Some of the trees in the area are ancient, yet they remain tiny, bent by the harsh Atlantic winds that batter this area during the winter. Lunch is eaten on a small village green, while the horses graze.
After lunch it is back into the saddle for the final stage of the days ride, through silent woodlands and through the beautiful Inagh Valley. On a clear day riders can see right over the spectacular Connemara landscape to the coast at Rosmuc. The day ends with another canter along the old Galway to Clifden railway line, before the horses are turned out in a pasture at Ballinafad, before the riders return to their accommodation.

Day 3: Wednesday
The horses are rounded up and saddled before the ride leaves Ballinafad.
This morning the horses wade through a wide mountain stream before heading up into a short stretch of mountain above the ancient Ballinafad cemetery.
The riders then go through the grounds of Ballinahinch Castle, enjoying a long canter through the woodland beforehand. The castle was once the home of an Indian Prince and also Richard Martin who founded the humane society for the protection of animals.
There is a long canter along the old railway line. The grassy track is great fun for a long canter. The horses are set free on the edge of bogland close to Clifden while the riders eat lunch.
Then it is back into the saddle for the afternoon ride which goes along a grassy track close to Clifden and then heads inland over the Roundstone Bog, site of the landing of the historic flight of Alcock and Brown, who piloted the first transatlantic biplane and the site of the Marconi wireless station. Then we follow the coast to the seaside pasture where the horses will spend the next few nights. The riders then head to their accommodation in Clifden where they will spend the next few nights.

## Extracted entries
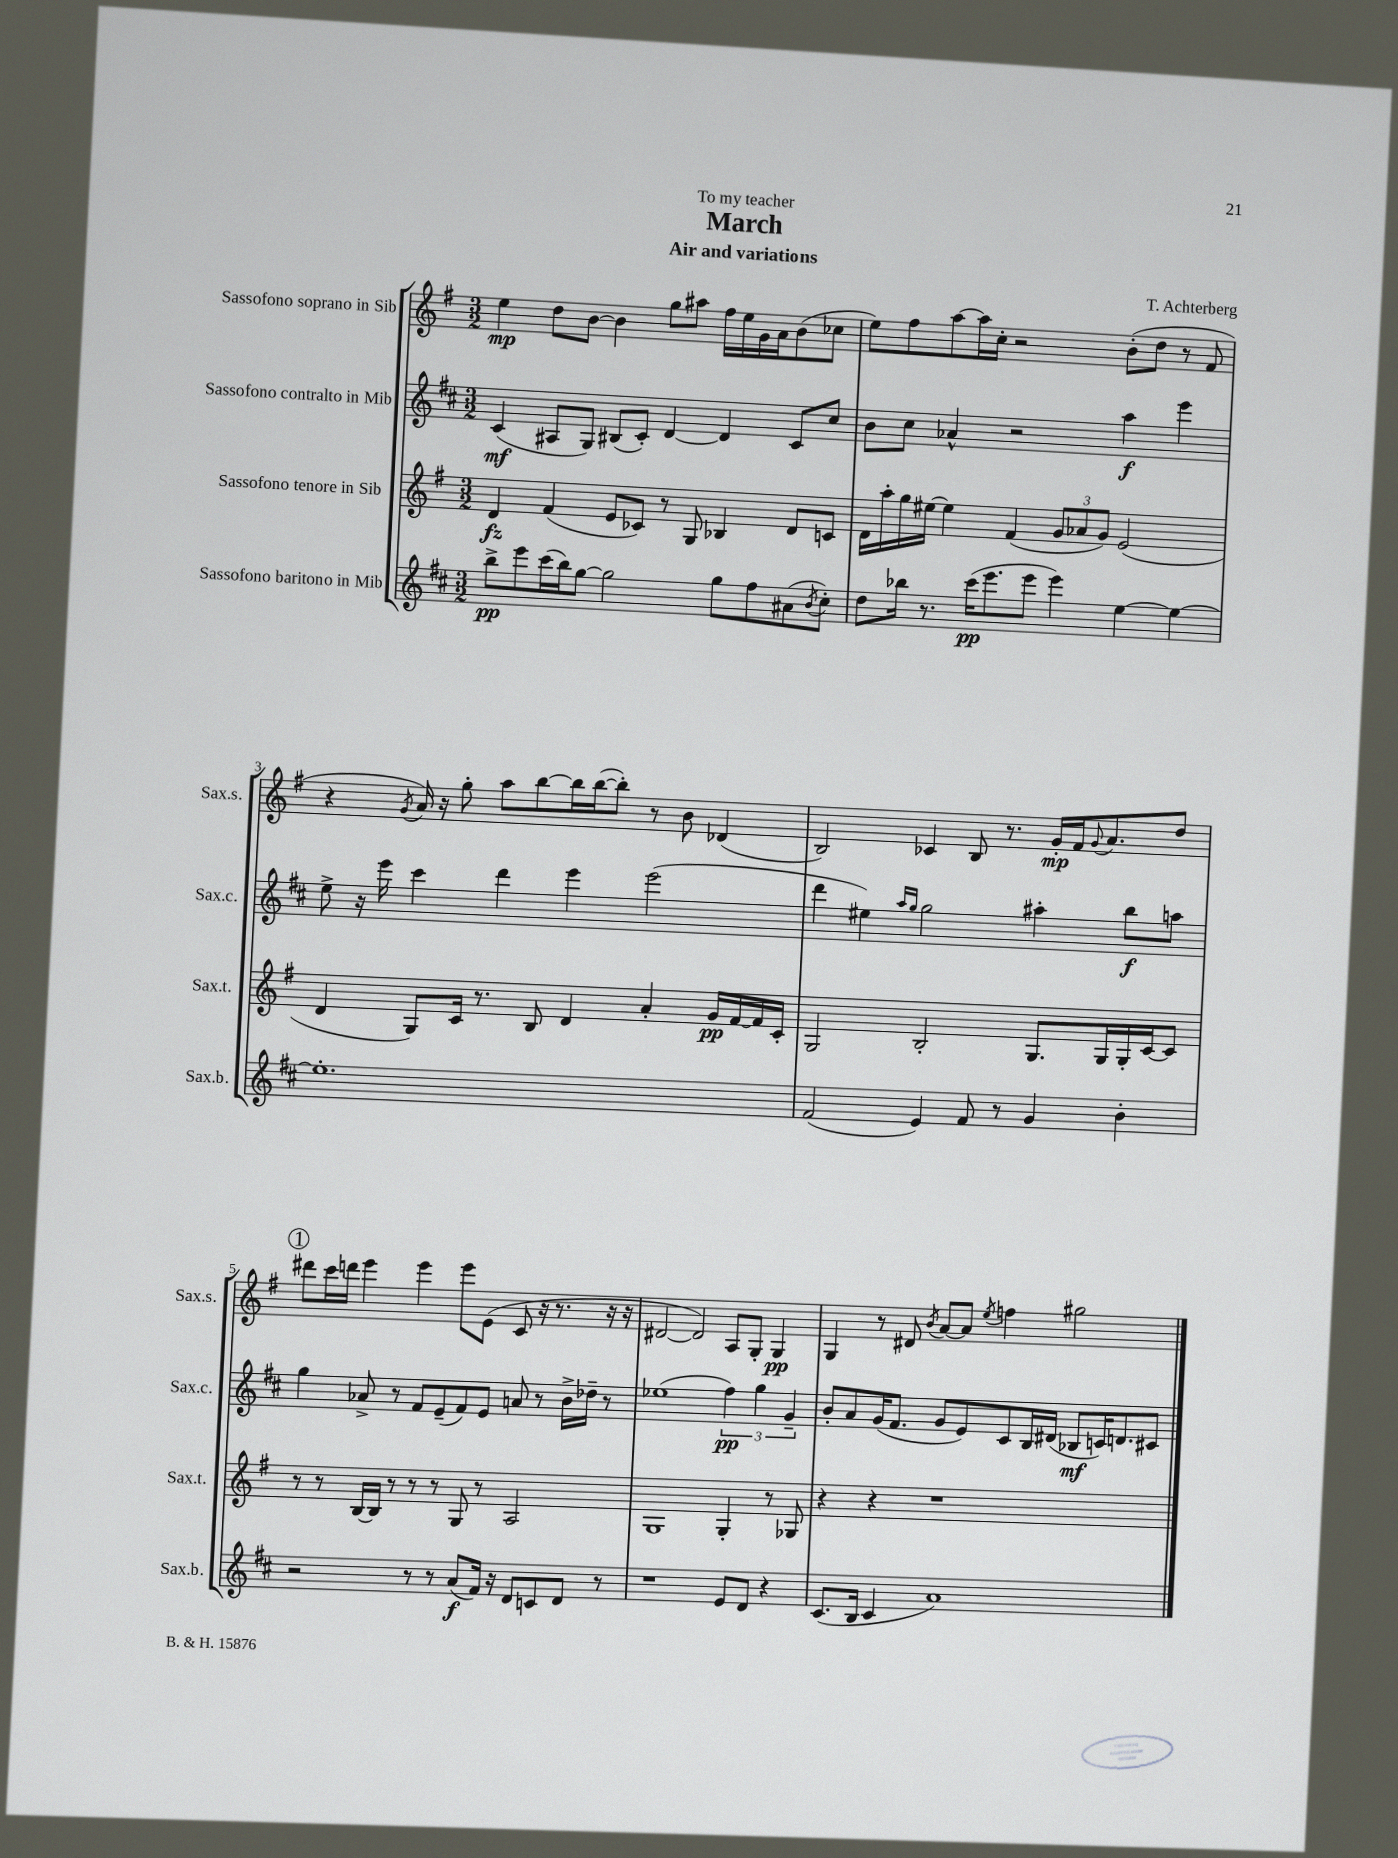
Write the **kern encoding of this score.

**kern	**dynam	**kern	**dynam	**kern	**dynam	**kern	**dynam
*part4	*part4	*part3	*part3	*part2	*part2	*part1	*part1
*staff4	*staff4	*staff3	*staff3	*staff2	*staff2	*staff1	*staff1
*I"Sassofono baritono in Mib	*	*I"Sassofono tenore in Sib	*	*I"Sassofono contralto in Mib	*	*I"Sassofono soprano in Sib	*
*I'Sax.b.	*	*I'Sax.t.	*	*I'Sax.c.	*	*I'Sax.s.	*
*clefG2	*	*clefG2	*	*clefG2	*	*clefG2	*
*k[f#c#]	*	*k[f#]	*	*k[f#c#]	*	*k[f#]	*
*M3/2	*	*M3/2	*	*M3/2	*	*M3/2	*
=1	=1	=1	=1	=1	=1	=1	=1
8bb^\L	pp	4d/	fz	(4c#/	mf	4ee\	mp
8eee\	.	.	.	.	.	.	.
(16ccc#\L	.	(4f#/	.	8A#X/L	.	8dd\L	.
16bb\J)	.	.	.	.	.	.	.
[8gg\J	.	.	.	8G/J)	.	[8b\J	.
2gg\]	.	8e/L	.	(8B#X/L	.	4b\]	.
.	.	8c-X/J)	.	8c#'/J)	.	.	.
.	.	8r	.	[4d/	.	8gg\L	.
.	.	8G/	.	.	.	8aa#X\J	.
8gg\L	.	4B-X/	.	4d/]	.	16ff#\LL	.
.	.	.	.	.	.	16ee\	.
8ff#\	.	.	.	.	.	16g\	.
.	.	.	.	.	.	16a\J	.
(8a#X\	.	8d/L	.	8c#/L	.	(8b\	.
8qb/	.	.	.	.	.	.	.
8cc#'\J)	.	8cn/J	.	8cc#/J	.	8cc-X\J	.
=2	=2	=2	=2	=2	=2	=2	=2
8dd\L	.	16d\LL	.	8b\L	.	8ee\L)	.
.	.	16aa'\	.	.	.	.	.
16bb-X\Jk	.	16gg\	.	8cc#\J	.	8ff#\	.
8.r	.	[16ee#X\JJ	.	.	.	.	.
.	.	4ee#\]	.	4a-X^^/	.	[8aa\	.
(16ccc#\KL	pp	.	.	.	.	16aa\L]	.
8.eee\	.	.	.	.	.	16cc'\JJ	.
.	.	(4f#/	.	2r	.	2r	.
8eee\J	.	.	.	.	.	.	.
4eee\)	.	12g/L	.	.	.	.	.
.	.	12a-X/	.	.	.	.	.
.	.	12g/J)	.	.	.	.	.
[4ee\	.	(2e/	.	4aa\	f	(8b'\L	.
.	.	.	.	.	.	8dd\J	.
4ee\_	.	.	.	4eee\	.	8r	.
.	.	.	.	.	.	8f#/	.
!!LO:LB:g=z
=3	=3	=3	=3	=3	=3	=3	=3
1.ee']	.	4d/	.	8ee^\	.	4r	.
.	.	.	.	16r	.	.	.
.	.	.	.	16eee\	.	.	.
.	.	.	.	.	.	8qg/	.
.	.	8G/L)	.	4ccc#\	.	16a/)	.
.	.	.	.	.	.	16r	.
.	.	16c/Jk	.	.	.	8gg'\	.
.	.	8.r	.	.	.	.	.
.	.	.	.	4ddd\	.	8aa\L	.
.	.	8B/	.	.	.	[8bb\	.
.	.	4d/	.	4eee\	.	16bb\L]	.
.	.	.	.	.	.	([16bb\J	.
.	.	.	.	.	.	8bb'\J])	.
.	.	4a'/	.	(2eee\	.	8r	.
.	.	.	.	.	.	8b\	.
.	.	16g/LL	pp	.	.	(4d-X/	.
.	.	[16f#/	.	.	.	.	.
.	.	16f#/]	.	.	.	.	.
.	.	16c'/JJ	.	.	.	.	.
=4	=4	=4	=4	=4	=4	=4	=4
(2f#/	.	2G/	.	4ddd\	.	2B/)	.
.	.	.	.	4ee#X\)	.	.	.
.	.	.	.	16qqaa/LL	.	.	.
.	.	.	.	16qqgg/JJ	.	.	.
4e/)	.	2B'/	.	2gg\	.	4c-X/	.
8f#/	.	.	.	.	.	8B/	.
8r	.	.	.	.	.	8.r	.
4g/	.	8.G/L	.	4aa#X'\	.	.	.
.	.	.	.	.	.	16g'/LL	mp
.	.	.	.	.	.	16f#/J	.
.	.	.	.	.	.	8qqg/	.
.	.	16G/L	.	.	.	8.a/	.
4b'\	.	16G'/	.	8bb\L	f	.	.
.	.	[16c/J	.	.	.	.	.
.	.	8c/J]	.	8aan\J	.	8dd/J	.
!!LO:LB:g=z
!!LO:REH:place=s1:t=1
=5	=5	=5	=5	=5	=5	=5	=5
2r	.	8r	.	4gg\	.	8ddd#X\L	.
.	.	8r	.	.	.	16ccc\L	.
.	.	.	.	.	.	16dddn\JJ	.
.	.	[16B/LL	.	8a-X^/	.	4eee\	.
.	.	16B/JJ]	.	.	.	.	.
.	.	8r	.	8r	.	.	.
8r	.	8r	.	8f#/L	.	4eee\	.
8r	.	8r	.	(8e~/	.	.	.
(8a/L	f	8G/	.	8f#/)	.	8eee\L	.
16f#/Jk)	.	8r	.	8e/J	.	(8e\J	.
16r	.	.	.	.	.	.	.
8d/L	.	2A/	.	8an/	.	8c/	.
8cn/	.	.	.	8r	.	16r	.
.	.	.	.	.	.	8.r	.
8d/J	.	.	.	16b^\LL	.	.	.
.	.	.	.	16dd-X~\JJ	.	.	.
8r	.	.	.	8r	.	16r	.
.	.	.	.	.	.	16r	.
=6	=6	=6	=6	=6	=6	=6	=6
1r	.	1G	.	(1ee-X	.	[2d#X/	.
.	.	.	.	.	.	2d#/])	.
8e/L	.	4G'/	.	6ff#\)	pp	8A/L	.
8d/J	.	.	.	.	.	8G'/J	.
.	.	.	.	6gg\	.	.	.
4r	.	8r	.	.	.	4G/	pp
.	.	.	.	6g~/	.	.	.
.	.	8G-X/	.	.	.	.	.
=7	=7	=7	=7	=7	=7	=7	=7
(8.c#/L	.	4r	.	8b'/L	.	4G/	.
.	.	.	.	8a/	.	.	.
16B/Jk	.	.	.	.	.	.	.
4c#/	.	4r	.	(16g/K	.	8r	.
.	.	.	.	8.f#/J	.	.	.
.	.	.	.	.	.	8d#X/	.
.	.	.	.	.	.	8qb/	.
1a)	.	1r	.	8g/L	.	[8a/L	.
.	.	.	.	8e/)	.	8a/J]	.
.	.	.	.	.	.	8qee/	.
.	.	.	.	8c#/	.	4ffn\	.
.	.	.	.	16B/L	.	.	.
.	.	.	.	(16d#X/JJ	.	.	.
.	.	.	.	8B-X/L	mf	2gg#X\	.
.	.	.	.	16cn/K)	.	.	.
.	.	.	.	8.dn/	.	.	.
.	.	.	.	8c#X/J	.	.	.
==	==	==	==	==	==	==	==
*-	*-	*-	*-	*-	*-	*-	*-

## Instruction 1
In the Connemara ride description, who founded the humane society for the protection of animals?
## Instruction 2
Name every spot in the Connemara ride description where the horses are left to graze or turned out while the riders eat or go to their accommodation.

## Expected answer 1
Richard Martin, who once lived at Ballinahinch Castle.

## Expected answer 2
- A small village green, where they graze during lunch
- A pasture at Ballinafad
- The edge of bogland close to Clifden
- The seaside pasture where they spend the next few nights